PROBLEM REQUIREMENTS:
In your answer, print each of the records below exactly.

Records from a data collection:
..........
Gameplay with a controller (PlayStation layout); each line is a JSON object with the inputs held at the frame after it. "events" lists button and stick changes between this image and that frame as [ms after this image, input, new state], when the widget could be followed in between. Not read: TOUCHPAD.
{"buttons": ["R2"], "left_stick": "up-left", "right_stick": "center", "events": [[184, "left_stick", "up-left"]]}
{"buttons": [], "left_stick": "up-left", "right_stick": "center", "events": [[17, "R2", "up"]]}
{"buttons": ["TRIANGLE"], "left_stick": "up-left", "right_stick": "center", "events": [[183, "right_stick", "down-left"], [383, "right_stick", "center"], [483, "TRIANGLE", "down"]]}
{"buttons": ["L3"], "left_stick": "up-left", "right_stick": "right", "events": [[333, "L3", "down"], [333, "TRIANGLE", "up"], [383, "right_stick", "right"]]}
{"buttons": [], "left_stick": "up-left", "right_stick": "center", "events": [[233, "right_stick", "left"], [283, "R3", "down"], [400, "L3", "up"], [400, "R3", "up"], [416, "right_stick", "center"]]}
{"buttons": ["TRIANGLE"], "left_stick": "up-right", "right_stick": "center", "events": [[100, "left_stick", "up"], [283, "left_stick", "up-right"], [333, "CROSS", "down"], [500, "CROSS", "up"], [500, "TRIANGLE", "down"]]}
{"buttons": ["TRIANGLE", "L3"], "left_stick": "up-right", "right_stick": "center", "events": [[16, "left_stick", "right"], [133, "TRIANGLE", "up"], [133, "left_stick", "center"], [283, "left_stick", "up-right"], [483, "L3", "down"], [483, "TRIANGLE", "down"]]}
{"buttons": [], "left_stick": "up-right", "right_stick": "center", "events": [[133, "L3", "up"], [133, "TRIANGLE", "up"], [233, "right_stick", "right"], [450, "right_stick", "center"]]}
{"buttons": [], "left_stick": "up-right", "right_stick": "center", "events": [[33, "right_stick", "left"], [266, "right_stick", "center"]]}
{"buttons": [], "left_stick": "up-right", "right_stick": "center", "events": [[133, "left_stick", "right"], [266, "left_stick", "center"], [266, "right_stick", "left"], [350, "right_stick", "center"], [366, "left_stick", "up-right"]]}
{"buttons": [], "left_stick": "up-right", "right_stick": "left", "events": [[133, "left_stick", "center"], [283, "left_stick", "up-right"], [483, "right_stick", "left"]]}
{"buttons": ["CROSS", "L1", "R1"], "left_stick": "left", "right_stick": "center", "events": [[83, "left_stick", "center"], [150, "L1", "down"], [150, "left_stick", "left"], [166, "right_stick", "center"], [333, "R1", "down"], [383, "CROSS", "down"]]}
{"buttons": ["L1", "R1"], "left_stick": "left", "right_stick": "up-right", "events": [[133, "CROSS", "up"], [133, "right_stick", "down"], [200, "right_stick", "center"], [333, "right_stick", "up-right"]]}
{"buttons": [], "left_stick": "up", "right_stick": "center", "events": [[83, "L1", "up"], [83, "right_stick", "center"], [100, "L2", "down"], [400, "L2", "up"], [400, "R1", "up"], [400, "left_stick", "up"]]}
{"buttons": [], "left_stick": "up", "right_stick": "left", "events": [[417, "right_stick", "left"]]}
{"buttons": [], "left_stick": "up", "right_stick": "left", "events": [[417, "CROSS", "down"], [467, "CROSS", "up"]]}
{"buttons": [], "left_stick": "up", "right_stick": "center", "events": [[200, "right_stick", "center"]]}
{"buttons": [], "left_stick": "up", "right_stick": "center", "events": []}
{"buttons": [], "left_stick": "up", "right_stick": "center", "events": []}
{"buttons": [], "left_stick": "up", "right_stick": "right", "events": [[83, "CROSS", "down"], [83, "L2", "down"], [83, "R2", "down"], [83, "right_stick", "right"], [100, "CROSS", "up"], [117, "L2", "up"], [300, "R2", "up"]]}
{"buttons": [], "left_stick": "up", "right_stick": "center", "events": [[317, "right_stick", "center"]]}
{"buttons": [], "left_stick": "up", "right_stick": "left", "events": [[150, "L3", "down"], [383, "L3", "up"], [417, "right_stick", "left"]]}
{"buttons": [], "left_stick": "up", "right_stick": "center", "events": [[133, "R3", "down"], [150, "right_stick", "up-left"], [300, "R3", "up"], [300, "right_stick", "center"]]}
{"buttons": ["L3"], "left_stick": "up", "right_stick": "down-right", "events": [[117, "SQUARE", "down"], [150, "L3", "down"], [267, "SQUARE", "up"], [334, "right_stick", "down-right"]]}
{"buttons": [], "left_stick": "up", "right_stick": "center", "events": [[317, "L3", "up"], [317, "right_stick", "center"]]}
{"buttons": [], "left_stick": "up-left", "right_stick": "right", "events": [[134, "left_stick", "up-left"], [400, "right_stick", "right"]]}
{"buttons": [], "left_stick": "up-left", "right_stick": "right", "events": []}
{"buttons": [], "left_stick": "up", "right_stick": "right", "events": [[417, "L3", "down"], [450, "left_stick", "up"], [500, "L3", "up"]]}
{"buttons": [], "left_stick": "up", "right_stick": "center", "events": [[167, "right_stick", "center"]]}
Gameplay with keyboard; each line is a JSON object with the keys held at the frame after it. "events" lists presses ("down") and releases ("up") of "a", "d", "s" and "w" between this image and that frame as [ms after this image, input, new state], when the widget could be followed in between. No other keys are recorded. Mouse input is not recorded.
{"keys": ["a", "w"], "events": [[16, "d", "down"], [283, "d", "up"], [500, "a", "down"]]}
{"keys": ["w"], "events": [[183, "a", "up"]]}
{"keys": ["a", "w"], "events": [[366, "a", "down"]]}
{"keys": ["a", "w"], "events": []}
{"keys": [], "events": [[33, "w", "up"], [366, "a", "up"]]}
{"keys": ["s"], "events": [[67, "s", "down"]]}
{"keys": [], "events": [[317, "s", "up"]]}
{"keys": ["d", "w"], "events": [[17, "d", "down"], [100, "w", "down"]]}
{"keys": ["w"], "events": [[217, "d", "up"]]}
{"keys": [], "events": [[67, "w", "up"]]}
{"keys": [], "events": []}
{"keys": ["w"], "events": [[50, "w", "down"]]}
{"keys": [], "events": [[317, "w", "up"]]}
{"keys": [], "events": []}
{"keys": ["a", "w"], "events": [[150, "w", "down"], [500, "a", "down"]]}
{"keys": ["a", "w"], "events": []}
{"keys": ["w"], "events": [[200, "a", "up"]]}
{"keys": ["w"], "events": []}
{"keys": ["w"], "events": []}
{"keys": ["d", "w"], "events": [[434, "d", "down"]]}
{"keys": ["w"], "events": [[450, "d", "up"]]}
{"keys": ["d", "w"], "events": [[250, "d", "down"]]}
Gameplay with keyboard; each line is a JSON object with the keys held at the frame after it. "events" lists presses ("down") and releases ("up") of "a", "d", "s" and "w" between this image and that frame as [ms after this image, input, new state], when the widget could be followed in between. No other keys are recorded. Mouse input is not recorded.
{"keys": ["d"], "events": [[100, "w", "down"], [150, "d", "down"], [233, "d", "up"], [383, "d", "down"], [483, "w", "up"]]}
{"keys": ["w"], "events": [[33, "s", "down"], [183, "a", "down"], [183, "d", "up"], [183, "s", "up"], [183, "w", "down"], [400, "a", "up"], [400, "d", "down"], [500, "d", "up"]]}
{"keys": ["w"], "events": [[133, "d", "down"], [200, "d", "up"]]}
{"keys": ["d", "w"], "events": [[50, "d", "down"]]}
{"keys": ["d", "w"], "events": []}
..........
SOLVED PROBLEM:
Gameplay with a controller (PlayStation layout); each line is a JSON object with the inputs held at the frame after it. "events" lists button and stick changes between this image and that frame as [ms after this image, input, new state], when the widget could be followed in between. Not read: TOUCHPAD.
{"buttons": ["R2"], "left_stick": "up-left", "right_stick": "center", "events": [[184, "left_stick", "up-left"]]}
{"buttons": [], "left_stick": "up-left", "right_stick": "center", "events": [[17, "R2", "up"]]}
{"buttons": ["TRIANGLE"], "left_stick": "up-left", "right_stick": "center", "events": [[183, "right_stick", "down-left"], [383, "right_stick", "center"], [483, "TRIANGLE", "down"]]}
{"buttons": ["L3"], "left_stick": "up-left", "right_stick": "right", "events": [[333, "L3", "down"], [333, "TRIANGLE", "up"], [383, "right_stick", "right"]]}
{"buttons": [], "left_stick": "up-left", "right_stick": "center", "events": [[233, "right_stick", "left"], [283, "R3", "down"], [400, "L3", "up"], [400, "R3", "up"], [416, "right_stick", "center"]]}
{"buttons": ["TRIANGLE"], "left_stick": "up-right", "right_stick": "center", "events": [[100, "left_stick", "up"], [283, "left_stick", "up-right"], [333, "CROSS", "down"], [500, "CROSS", "up"], [500, "TRIANGLE", "down"]]}
{"buttons": ["TRIANGLE", "L3"], "left_stick": "up-right", "right_stick": "center", "events": [[16, "left_stick", "right"], [133, "TRIANGLE", "up"], [133, "left_stick", "center"], [283, "left_stick", "up-right"], [483, "L3", "down"], [483, "TRIANGLE", "down"]]}
{"buttons": [], "left_stick": "up-right", "right_stick": "center", "events": [[133, "L3", "up"], [133, "TRIANGLE", "up"], [233, "right_stick", "right"], [450, "right_stick", "center"]]}
{"buttons": [], "left_stick": "up-right", "right_stick": "center", "events": [[33, "right_stick", "left"], [266, "right_stick", "center"]]}
{"buttons": [], "left_stick": "up-right", "right_stick": "center", "events": [[133, "left_stick", "right"], [266, "left_stick", "center"], [266, "right_stick", "left"], [350, "right_stick", "center"], [366, "left_stick", "up-right"]]}
{"buttons": [], "left_stick": "up-right", "right_stick": "left", "events": [[133, "left_stick", "center"], [283, "left_stick", "up-right"], [483, "right_stick", "left"]]}
{"buttons": ["CROSS", "L1", "R1"], "left_stick": "left", "right_stick": "center", "events": [[83, "left_stick", "center"], [150, "L1", "down"], [150, "left_stick", "left"], [166, "right_stick", "center"], [333, "R1", "down"], [383, "CROSS", "down"]]}
{"buttons": ["L1", "R1"], "left_stick": "left", "right_stick": "up-right", "events": [[133, "CROSS", "up"], [133, "right_stick", "down"], [200, "right_stick", "center"], [333, "right_stick", "up-right"]]}
{"buttons": [], "left_stick": "up", "right_stick": "center", "events": [[83, "L1", "up"], [83, "right_stick", "center"], [100, "L2", "down"], [400, "L2", "up"], [400, "R1", "up"], [400, "left_stick", "up"]]}
{"buttons": [], "left_stick": "up", "right_stick": "left", "events": [[417, "right_stick", "left"]]}
{"buttons": [], "left_stick": "up", "right_stick": "left", "events": [[417, "CROSS", "down"], [467, "CROSS", "up"]]}
{"buttons": [], "left_stick": "up", "right_stick": "center", "events": [[200, "right_stick", "center"]]}
{"buttons": [], "left_stick": "up", "right_stick": "center", "events": []}
{"buttons": [], "left_stick": "up", "right_stick": "center", "events": []}
{"buttons": [], "left_stick": "up", "right_stick": "right", "events": [[83, "CROSS", "down"], [83, "L2", "down"], [83, "R2", "down"], [83, "right_stick", "right"], [100, "CROSS", "up"], [117, "L2", "up"], [300, "R2", "up"]]}
{"buttons": [], "left_stick": "up", "right_stick": "center", "events": [[317, "right_stick", "center"]]}
{"buttons": [], "left_stick": "up", "right_stick": "left", "events": [[150, "L3", "down"], [383, "L3", "up"], [417, "right_stick", "left"]]}
{"buttons": [], "left_stick": "up", "right_stick": "center", "events": [[133, "R3", "down"], [150, "right_stick", "up-left"], [300, "R3", "up"], [300, "right_stick", "center"]]}
{"buttons": ["L3"], "left_stick": "up", "right_stick": "down-right", "events": [[117, "SQUARE", "down"], [150, "L3", "down"], [267, "SQUARE", "up"], [334, "right_stick", "down-right"]]}
{"buttons": [], "left_stick": "up", "right_stick": "center", "events": [[317, "L3", "up"], [317, "right_stick", "center"]]}
{"buttons": [], "left_stick": "up-left", "right_stick": "right", "events": [[134, "left_stick", "up-left"], [400, "right_stick", "right"]]}
{"buttons": [], "left_stick": "up-left", "right_stick": "right", "events": []}
{"buttons": [], "left_stick": "up", "right_stick": "right", "events": [[417, "L3", "down"], [450, "left_stick", "up"], [500, "L3", "up"]]}
{"buttons": [], "left_stick": "up", "right_stick": "center", "events": [[167, "right_stick", "center"]]}
Gameplay with keyboard; each line is a JSON object with the keys held at the frame after it. "events" lists presses ("down") and releases ("up") of "a", "d", "s" and "w" between this image and that frame as [ms after this image, input, new state], when the widget could be followed in between. No other keys are recorded. Mouse input is not recorded.
{"keys": ["a", "w"], "events": [[16, "d", "down"], [283, "d", "up"], [500, "a", "down"]]}
{"keys": ["w"], "events": [[183, "a", "up"]]}
{"keys": ["a", "w"], "events": [[366, "a", "down"]]}
{"keys": ["a", "w"], "events": []}
{"keys": [], "events": [[33, "w", "up"], [366, "a", "up"]]}
{"keys": ["s"], "events": [[67, "s", "down"]]}
{"keys": [], "events": [[317, "s", "up"]]}
{"keys": ["d", "w"], "events": [[17, "d", "down"], [100, "w", "down"]]}
{"keys": ["w"], "events": [[217, "d", "up"]]}
{"keys": [], "events": [[67, "w", "up"]]}
{"keys": [], "events": []}
{"keys": ["w"], "events": [[50, "w", "down"]]}
{"keys": [], "events": [[317, "w", "up"]]}
{"keys": [], "events": []}
{"keys": ["a", "w"], "events": [[150, "w", "down"], [500, "a", "down"]]}
{"keys": ["a", "w"], "events": []}
{"keys": ["w"], "events": [[200, "a", "up"]]}
{"keys": ["w"], "events": []}
{"keys": ["w"], "events": []}
{"keys": ["d", "w"], "events": [[434, "d", "down"]]}
{"keys": ["w"], "events": [[450, "d", "up"]]}
{"keys": ["d", "w"], "events": [[250, "d", "down"]]}
Gameplay with keyboard; each line is a JSON object with the keys held at the frame after it. "events" lists presses ("down") and releases ("up") of "a", "d", "s" and "w" between this image and that frame as [ms after this image, input, new state], when the widget could be followed in between. No other keys are recorded. Mouse input is not recorded.
{"keys": ["d"], "events": [[100, "w", "down"], [150, "d", "down"], [233, "d", "up"], [383, "d", "down"], [483, "w", "up"]]}
{"keys": ["w"], "events": [[33, "s", "down"], [183, "a", "down"], [183, "d", "up"], [183, "s", "up"], [183, "w", "down"], [400, "a", "up"], [400, "d", "down"], [500, "d", "up"]]}
{"keys": ["w"], "events": [[133, "d", "down"], [200, "d", "up"]]}
{"keys": ["d", "w"], "events": [[50, "d", "down"]]}
{"keys": ["d", "w"], "events": []}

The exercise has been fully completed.